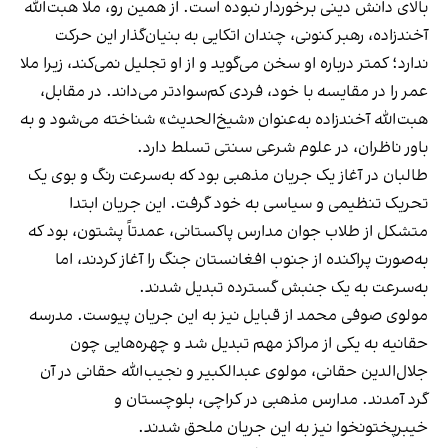
بالای دانش دینی برخوردار نبوده است. از همین رو، ملا هبت‌الله
آخندزاده، رهبر کنونی، چندان اتکایی به بنیان‌گذار این حرکت
ندارد؛ کمتر درباره او سخن می‌گوید و از او تجلیل نمی‌کند، زیرا ملا
عمر را در مقایسه با خود، فردی کم‌سوادتر می‌داند. در مقابل،
هبت‌الله آخندزاده به‌عنوان «شیخ‌الحدیث» شناخته می‌شود و به
باور ناظران، در علوم شرعی سنتی تسلط دارد.
طالبان در آغاز یک جریان مذهبی بود که به‌سرعت رنگ و بوی یک
تحریک تنظیمی و سیاسی به خود گرفت. این جریان ابتدا
متشکل از طلاب جوان مدارس پاکستانی، عمدتاً پشتون، بود که
به‌صورت پراکنده از جنوب افغانستان جنگ را آغاز کردند، اما
به‌سرعت به یک جنبش گسترده تبدیل شدند.
مولوی صوفی محمد از قبایل نیز به این جریان پیوست. مدرسه
حقانیه به یکی از مراکز مهم تبدیل شد و چهره‌هایی چون
جلال‌الدین حقانی، مولوی عبدالکبیر و نجیب‌الله حقانی در آن
گرد آمدند. مدارس مذهبی در کراچی، بلوچستان و
خیبرپختونخوا نیز به این جریان ملحق شدند.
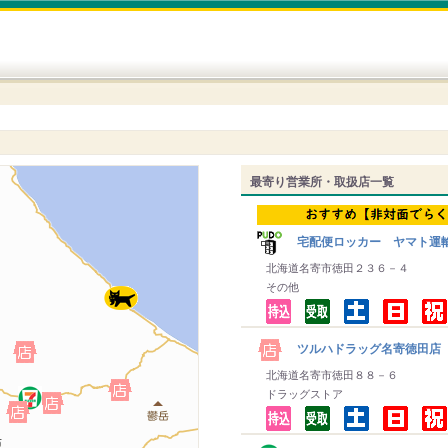
最寄り営業所・取扱店一覧
宅配便ロッカー ヤマト運
北海道名寄市徳田２３６－４
その他
ツルハドラッグ名寄徳田店
北海道名寄市徳田８８－６
ドラッグストア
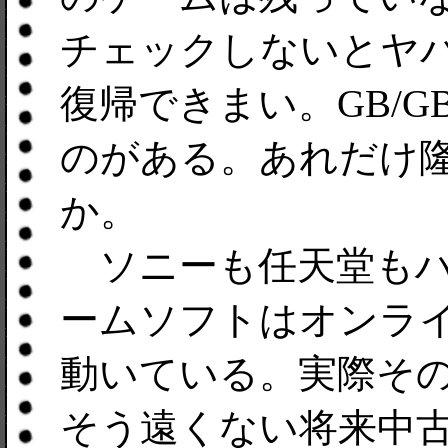
チェックしないとヤ
復帰できまい。GB/
のがある。あれだけ
か。
ソニーも任天堂もハ
ームソフトはオンラ
動いている。実際そのた
そう遠くない将来中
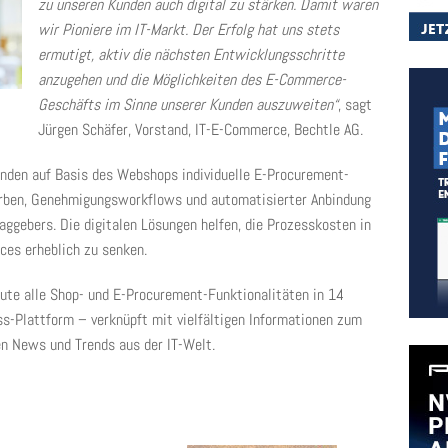
zu unseren Kunden auch digital zu stärken. Damit waren
wir Pioniere im IT-Markt. Der Erfolg hat uns stets
ermutigt, aktiv die nächsten Entwicklungsschritte
anzugehen und die Möglichkeiten des E-Commerce-
Geschäfts im Sinne unserer Kunden auszuweiten“
, sagt
Jürgen Schäfer, Vorstand, IT-E-Commerce, Bechtle AG.
unden auf Basis des Webshops individuelle E-Procurement-
ben, Genehmigungsworkflows und automatisierter Anbindung
ggebers. Die digitalen Lösungen helfen, die Prozesskosten in
ces erheblich zu senken.
ute alle Shop- und E-Procurement-Funktionalitäten in 14
ss-Plattform – verknüpft mit vielfältigen Informationen zum
n News und Trends aus der IT-Welt.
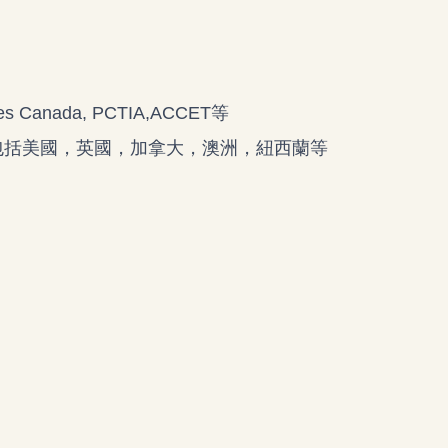
anada, PCTIA,ACCET等
家，包括美國，英國，加拿大，澳洲，紐西蘭等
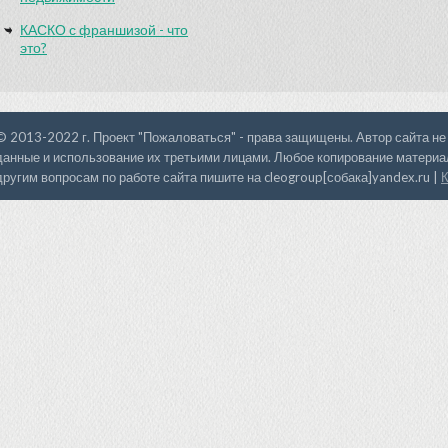
КАСКО с франшизой - что
это?
© 2013-2022 г. Проект "Пожаловаться" - права защищены. Автор сайта не
данные и использование их третьими лицами. Любое копирование материал
другим вопросам по работе сайта пишите на cleogroup[собака]yandex.ru |
К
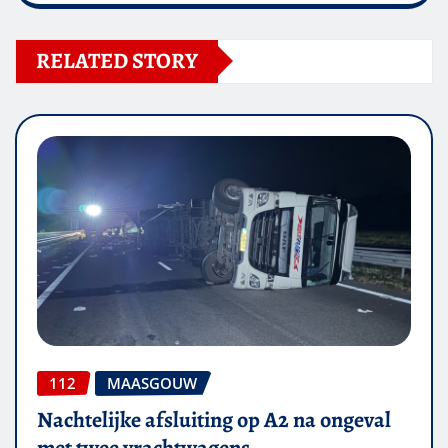
RELATED STORY
112
MAASGOUW
Nachtelijke afsluiting op A2 na ongeval
met twee vrachtwagens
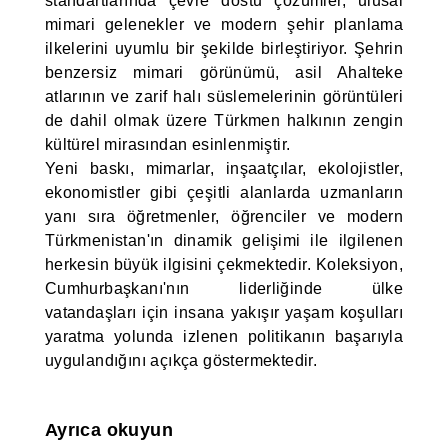
standartlarında çevre dostu çözümler, ulusal
mimari gelenekler ve modern şehir planlama
ilkelerini uyumlu bir şekilde birleştiriyor. Şehrin
benzersiz mimari görünümü, asil Ahalteke
atlarının ve zarif halı süslemelerinin görüntüleri
de dahil olmak üzere Türkmen halkının zengin
kültürel mirasından esinlenmiştir.
Yeni baskı, mimarlar, inşaatçılar, ekolojistler,
ekonomistler gibi çeşitli alanlarda uzmanların
yanı sıra öğretmenler, öğrenciler ve modern
Türkmenistan'ın dinamik gelişimi ile ilgilenen
herkesin büyük ilgisini çekmektedir. Koleksiyon,
Cumhurbaşkanı'nın liderliğinde ülke
vatandaşları için insana yakışır yaşam koşulları
yaratma yolunda izlenen politikanın başarıyla
uygulandığını açıkça göstermektedir.
Ayrıca okuyun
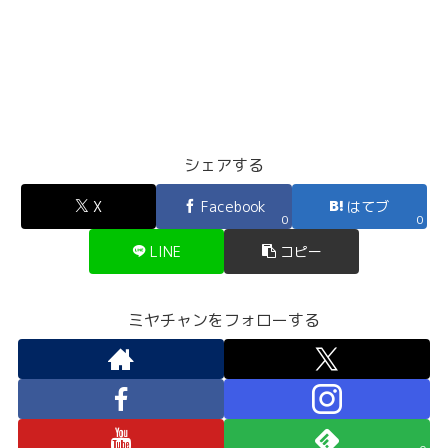
シェアする
X
Facebook
はてブ
0
0
LINE
コピー
ミヤチャンをフォローする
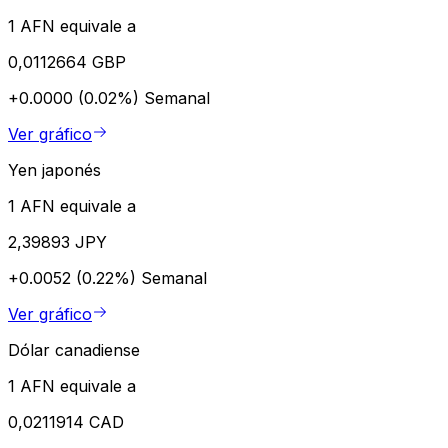
1 AFN equivale a
0,0112664 GBP
+0.0000 (0.02%)
Semanal
Ver gráfico
Yen japonés
1 AFN equivale a
2,39893 JPY
+0.0052 (0.22%)
Semanal
Ver gráfico
Dólar canadiense
1 AFN equivale a
0,0211914 CAD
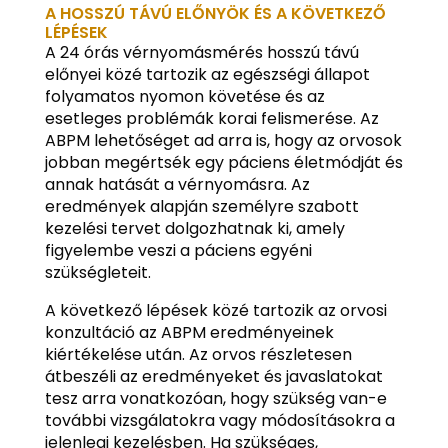
A HOSSZÚ TÁVÚ ELŐNYÖK ÉS A KÖVETKEZŐ
LÉPÉSEK
A 24 órás vérnyomásmérés hosszú távú
előnyei közé tartozik az egészségi állapot
folyamatos nyomon követése és az
esetleges problémák korai felismerése. Az
ABPM lehetőséget ad arra is, hogy az orvosok
jobban megértsék egy páciens életmódját és
annak hatását a vérnyomásra. Az
eredmények alapján személyre szabott
kezelési tervet dolgozhatnak ki, amely
figyelembe veszi a páciens egyéni
szükségleteit.
A következő lépések közé tartozik az orvosi
konzultáció az ABPM eredményeinek
kiértékelése után. Az orvos részletesen
átbeszéli az eredményeket és javaslatokat
tesz arra vonatkozóan, hogy szükség van-e
további vizsgálatokra vagy módosításokra a
jelenlegi kezelésben. Ha szükséges,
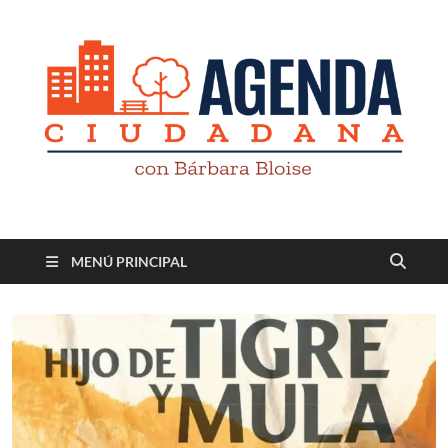
Revista digital
TV-Radio-Prensa
MENÚ PRINCIPAL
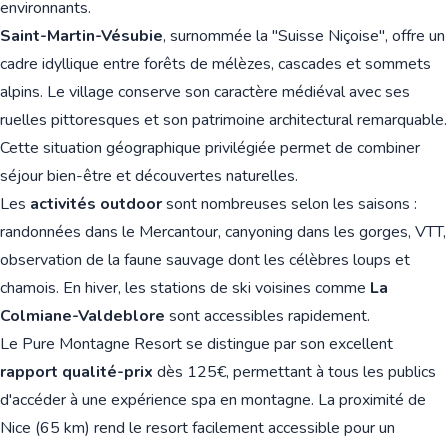
environnants.
Saint-Martin-Vésubie
, surnommée la "Suisse Niçoise", offre un
cadre idyllique entre forêts de mélèzes, cascades et sommets
alpins. Le village conserve son caractère médiéval avec ses
ruelles pittoresques et son patrimoine architectural remarquable.
Cette situation géographique privilégiée permet de combiner
séjour bien-être et découvertes naturelles.
Les
activités outdoor
sont nombreuses selon les saisons :
randonnées dans le Mercantour, canyoning dans les gorges, VTT,
observation de la faune sauvage dont les célèbres loups et
chamois. En hiver, les stations de ski voisines comme
La
Colmiane-Valdeblore
sont accessibles rapidement.
Le Pure Montagne Resort se distingue par son excellent
rapport qualité-prix
dès 125€, permettant à tous les publics
d'accéder à une expérience spa en montagne. La proximité de
Nice (65 km) rend le resort facilement accessible pour un
🏨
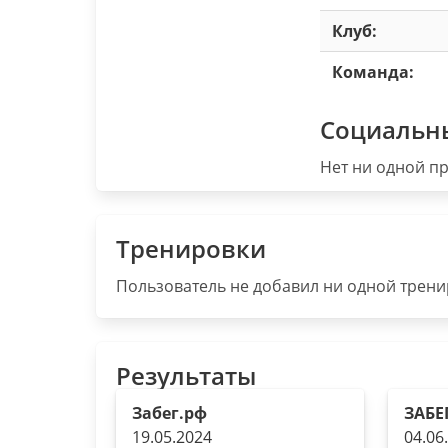
Клуб:
Команда:
Социальн
Нет ни одной пр
Тренировки
Пользователь не добавил ни одной тренир
Результаты
Забег.рф
ЗАБЕГ
19.05.2024
04.06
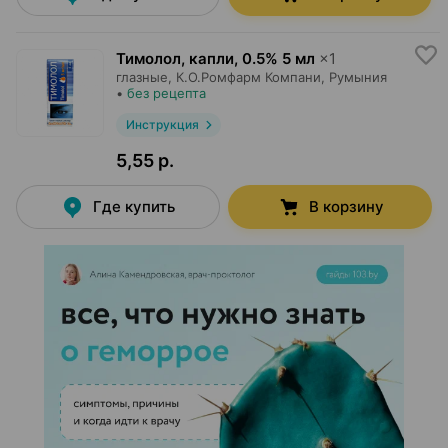
Тимолол, капли
,
0.5% 5 мл
×
1
глазные,
К.О.Ромфарм Компани
, Румыния
•
без рецепта
Инструкция
5,55 р.
Где купить
В корзину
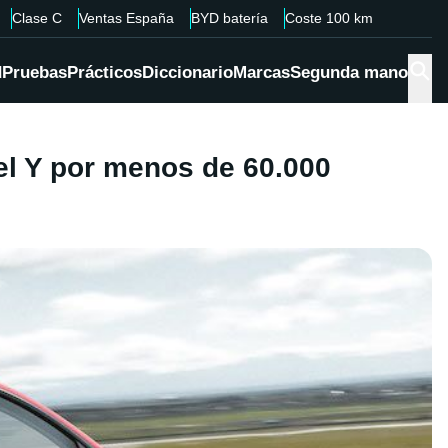
Clase C
Ventas España
BYD batería
Coste 100 km
d
Pruebas
Prácticos
Diccionario
Marcas
Segunda mano
el Y por menos de 60.000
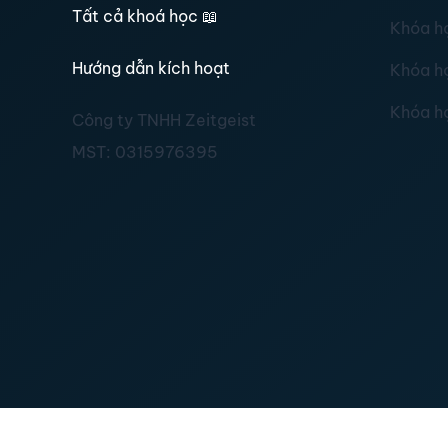
Tất cả khoá học
📖
Khóa h
Hướng dẫn kích hoạt
Khóa h
Khóa h
Công ty TNHH Zeitgeist
MST:
0315976395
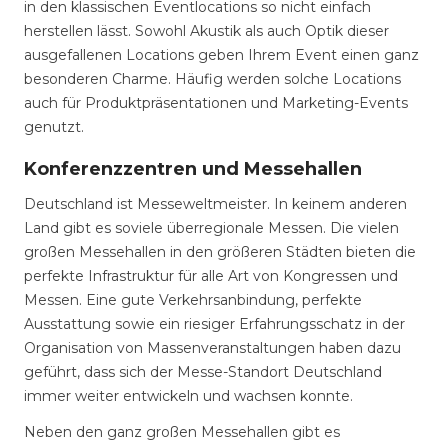
in den klassischen Eventlocations so nicht einfach
herstellen lässt. Sowohl Akustik als auch Optik dieser
ausgefallenen Locations geben Ihrem Event einen ganz
besonderen Charme. Häufig werden solche Locations
auch für Produktpräsentationen und Marketing-Events
genutzt.
Konferenzzentren und Messehallen
Deutschland ist Messeweltmeister. In keinem anderen
Land gibt es soviele überregionale Messen. Die vielen
großen Messehallen in den größeren Städten bieten die
perfekte Infrastruktur für alle Art von Kongressen und
Messen. Eine gute Verkehrsanbindung, perfekte
Ausstattung sowie ein riesiger Erfahrungsschatz in der
Organisation von Massenveranstaltungen haben dazu
geführt, dass sich der Messe-Standort Deutschland
immer weiter entwickeln und wachsen konnte.
Neben den ganz großen Messehallen gibt es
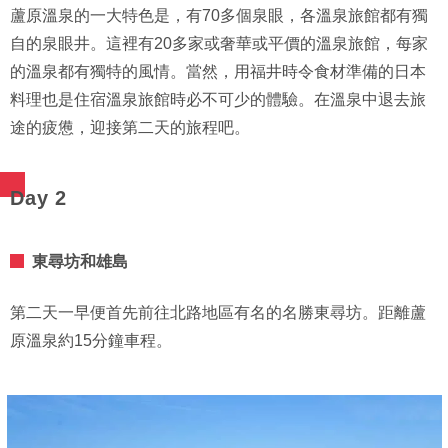
蘆原溫泉的一大特色是，有70多個泉眼，各溫泉旅館都有獨
自的泉眼井。這裡有20多家或奢華或平價的溫泉旅館，每家
的溫泉都有獨特的風情。當然，用福井時令食材準備的日本
料理也是住宿溫泉旅館時必不可少的體驗。在溫泉中退去旅
途的疲憊，迎接第二天的旅程吧。
Day 2
東尋坊和雄島
第二天一早便首先前往北路地區有名的名勝東尋坊。距離蘆
原溫泉約15分鐘車程。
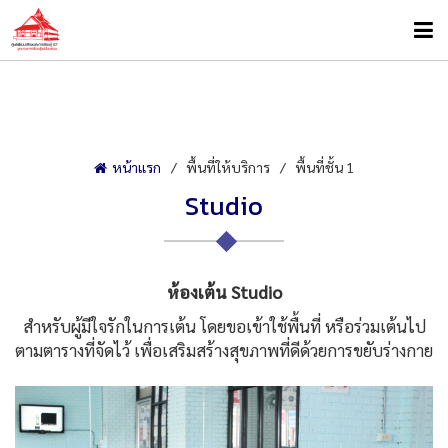
หน้าแรก
พื้นที่ให้บริการ
พื้นที่ชั้น 1
Studio
ห้องเต้น Studio
สำหรับผู้มีใจรักในการเต้น โดยขอเข้าใช้พื้นที่ หรือร่วมเต้นไป
ตามตารางที่จัดไว้ เพื่อเสริมสร้างสุขภาพที่ดีด้วยการขยับร่างกาย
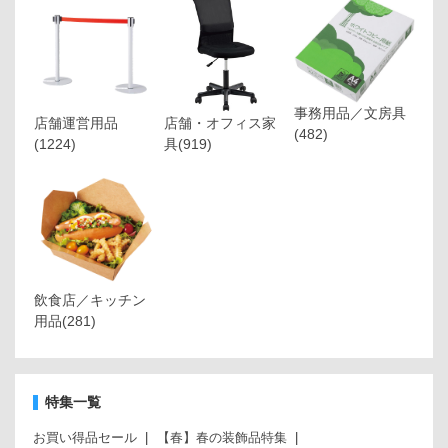
事務用品／文房具
店舗運営用品
店舗・オフィス家
(482)
(1224)
具
(919)
飲食店／キッチン
用品
(281)
特集一覧
お買い得品セール
【春】春の装飾品特集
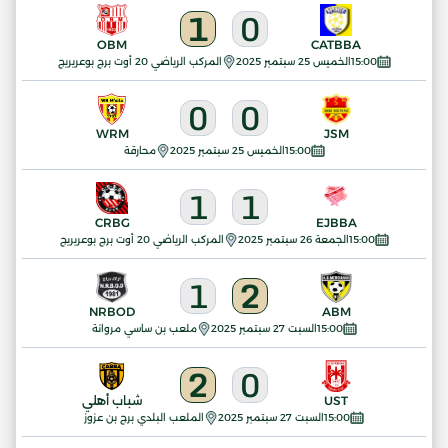
1
0
OBM
CATBBA
15:00
الخميس 25 سبتمبر 2025
المركب الرياضي 20 أوت برج بوعريريج
0
0
WRM
JSM
15:00
الخميس 25 سبتمبر 2025
محارقة
1
1
CRBG
EJBBA
15:00
الجمعة 26 سبتمبر 2025
المركب الرياضي 20 أوت برج بوعريريج
1
2
NRBOD
ABM
15:00
السبت 27 سبتمبر 2025
ملعب بن ساسي مروانة
2
0
UST
شباب أهلي
15:00
السبت 27 سبتمبر 2025
الملعب البلدي برج بن عزوز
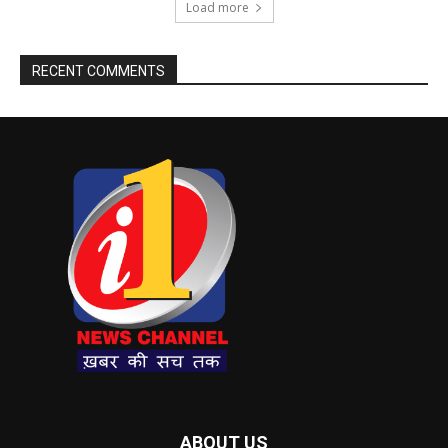
Load more
RECENT COMMENTS
ABOUT US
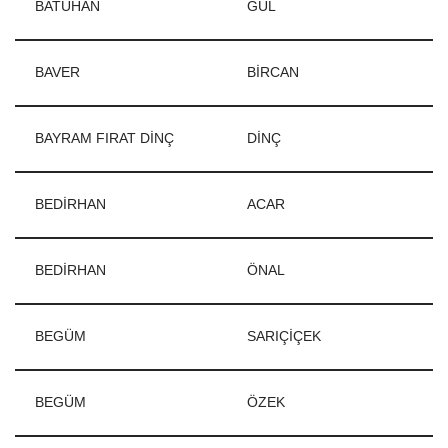
BATUHAN
GÜL
BAVER
BİRCAN
BAYRAM FIRAT DİNÇ
DİNÇ
BEDİRHAN
ACAR
BEDİRHAN
ÖNAL
BEGÜM
SARIÇİÇEK
BEGÜM
ÖZEK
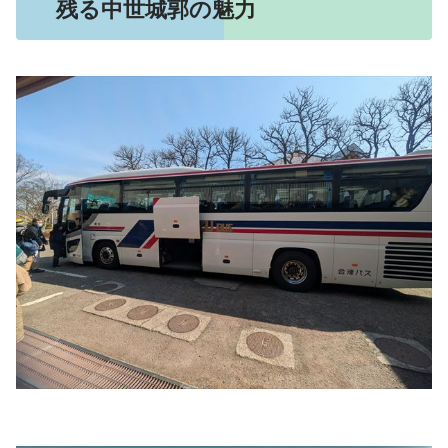
残る中世城郭の魅力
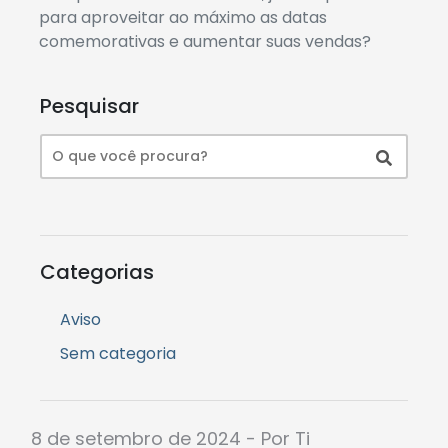
para aproveitar ao máximo as datas
comemorativas e aumentar suas vendas?
Pesquisar
Categorias
Aviso
Sem categoria
8 de setembro de 2024 - Por Ti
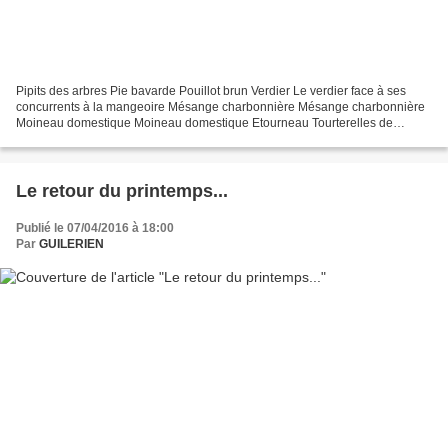
Pipits des arbres Pie bavarde Pouillot brun Verdier Le verdier face à ses
concurrents à la mangeoire Mésange charbonnière Mésange charbonnière
Moineau domestique Moineau domestique Etourneau Tourterelles de
Turquie
Le retour du printemps...
Publié le 07/04/2016 à 18:00
Par
GUILERIEN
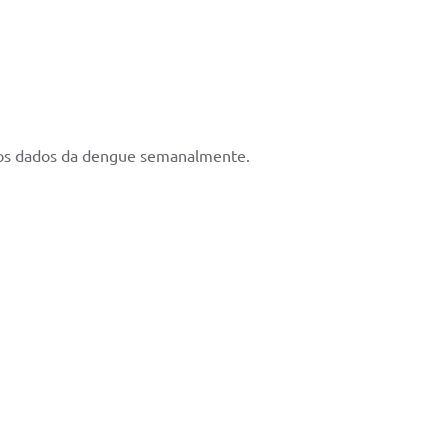
a os dados da dengue semanalmente.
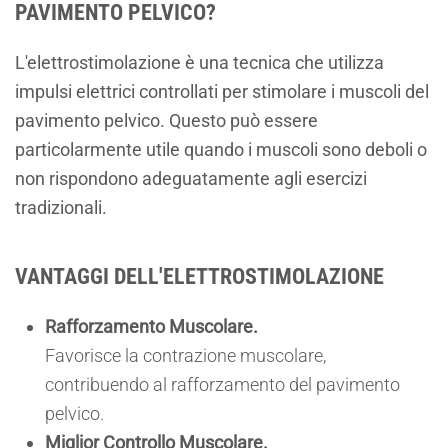
PAVIMENTO PELVICO?
L'elettrostimolazione è una tecnica che utilizza
impulsi elettrici controllati per stimolare i muscoli del
pavimento pelvico. Questo può essere
particolarmente utile quando i muscoli sono deboli o
non rispondono adeguatamente agli esercizi
tradizionali.
VANTAGGI DELL'ELETTROSTIMOLAZIONE
Rafforzamento Muscolare.
Favorisce la contrazione muscolare,
contribuendo al rafforzamento del pavimento
pelvico.
Miglior Controllo Muscolare.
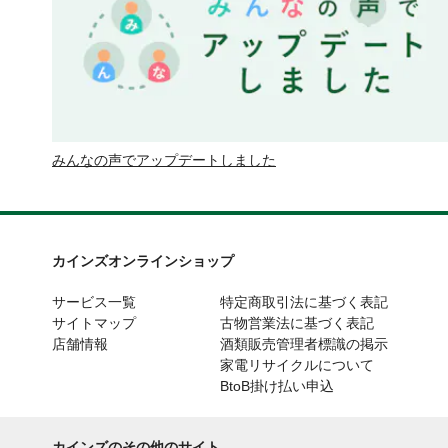
みんなの声でアップデートしました
カインズオンラインショップ
サービス一覧
特定商取引法に基づく表記
サイトマップ
古物営業法に基づく表記
店舗情報
酒類販売管理者標識の掲示
家電リサイクルについて
BtoB掛け払い申込
カインズのその他のサイト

**Goal of the exercise:** Can you repeat the items word for word, from the very beginning up to and including the line containing "met twee vrachtwagens", with the pictures left out?

**Solution for this task:**
بالای دانش دینی برخوردار نبوده است. از همین رو، ملا هبت‌الله
آخندزاده، رهبر کنونی، چندان اتکایی به بنیان‌گذار این حرکت
ندارد؛ کمتر درباره او سخن می‌گوید و از او تجلیل نمی‌کند، زیرا ملا
عمر را در مقایسه با خود، فردی کم‌سوادتر می‌داند. در مقابل،
هبت‌الله آخندزاده به‌عنوان «شیخ‌الحدیث» شناخته می‌شود و به
باور ناظران، در علوم شرعی سنتی تسلط دارد.
طالبان در آغاز یک جریان مذهبی بود که به‌سرعت رنگ و بوی یک
تحریک تنظیمی و سیاسی به خود گرفت. این جریان ابتدا
متشکل از طلاب جوان مدارس پاکستانی، عمدتاً پشتون، بود که
به‌صورت پراکنده از جنوب افغانستان جنگ را آغاز کردند، اما
به‌سرعت به یک جنبش گسترده تبدیل شدند.
مولوی صوفی محمد از قبایل نیز به این جریان پیوست. مدرسه
حقانیه به یکی از مراکز مهم تبدیل شد و چهره‌هایی چون
جلال‌الدین حقانی، مولوی عبدالکبیر و نجیب‌الله حقانی در آن
گرد آمدند. مدارس مذهبی در کراچی، بلوچستان و
خیبرپختونخوا نیز به این جریان ملحق شدند.
最寄り営業所・取扱店一覧
宅配便ロッカー ヤマト運
北海道名寄市徳田２３６－４
その他
ツルハドラッグ名寄徳田店
北海道名寄市徳田８８－６
ドラッグストア
チェックしないとヤ
復帰できまい。GB/
のがある。あれだけ
か。
ソニーも任天堂もハ
ームソフトはオンラ
動いている。実際そのた
そう遠くない将来中
zu unseren Kunden auch digital zu stärken. Damit waren
wir Pioniere im IT-Markt. Der Erfolg hat uns stets
ermutigt, aktiv die nächsten Entwicklungsschritte
anzugehen und die Möglichkeiten des E-Commerce-
Geschäfts im Sinne unserer Kunden auszuweiten“
, sagt
Jürgen Schäfer, Vorstand, IT-E-Commerce, Bechtle AG.
unden auf Basis des Webshops individuelle E-Procurement-
ben, Genehmigungsworkflows und automatisierter Anbindung
ggebers. Die digitalen Lösungen helfen, die Prozesskosten in
ces erheblich zu senken.
ute alle Shop- und E-Procurement-Funktionalitäten in 14
ss-Plattform – verknüpft mit vielfältigen Informationen zum
n News und Trends aus der IT-Welt.
anada, PCTIA,ACCET等
家，包括美國，英國，加拿大，澳洲，紐西蘭等
КАСКО с франшизой - что
это?
© 2013-2022 г. Проект "Пожаловаться" - права защищены. Автор сайта не
данные и использование их третьими лицами. Любое копирование материал
другим вопросам по работе сайта пишите на cleogroup[собака]yandex.ru |
К
RELATED STORY
112
MAASGOUW
Nachtelijke afsluiting op A2 na ongeval
met twee vrachtwagens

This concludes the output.